Posted by Matt Fitzgerald Oct 28, 2007


A cutdown run, also called a progression run, is a run in which you gradually or incrementally increase your pace as you go. There are infinite varieties of cutdown runs, the variables distinguishing them being the total distance of the run, whether the pace increases via a smooth acceleration or in designated increments at predetermined points, the starting pace, the finishing pace, the number of pace increases (in the case of incremental increases) and the distance or duration of running at each pace level. A cutdown run can serve any of a variety of different purposes depending on how these variables are manipulated.
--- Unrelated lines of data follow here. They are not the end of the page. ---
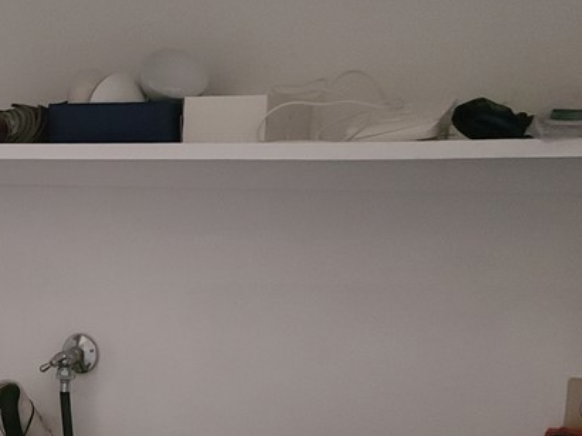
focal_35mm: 70
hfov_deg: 26.8
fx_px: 1176
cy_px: 496
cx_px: 54
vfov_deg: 19.9
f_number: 2
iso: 800
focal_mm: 5.9
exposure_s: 1/15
Yesterday I tried a type of cutdown run that was new for me. The total distance was 24 miles. I planned to divide it into six, four-mile blocks at the following average pace levels: 7:30/mile, 7:25, 7:00, 6:45, 6:30, 6:15. The general purpose of the run was to develop specific endurance for my coming marathon: that is, the ability to sustain pace levels close to my goal race pace for nearly the full marathon distance. I was able to complete the workout more or less as planned. My actual average pace for each four-mile block was 7:18, 7:10, 6:56, 6:34, 6:27, 6:17. As you can see, I ran each of the first five segments faster than planned (the fourth segment much faster) and ran the sixth and last segment slightly slower than planned. I was really hurting in those last four miles as a result of having held too little energy in reserve over the first 20 miles.



Nevertheless, I believe the workout served its specific purpose, which was twofold.  One major function of a long cutdown workout is this type is to challenge the body to run close to goal marathon pace when already severely fatigued from prolonged running. The second major function is to inure your mind to the suffering that comes with trying to sustain a fairly aggressive pace when you're already very tired. Your mind and body will be forced to face these challenges in an extreme way in the marathon itself, so it's helpful to simulate them in workouts.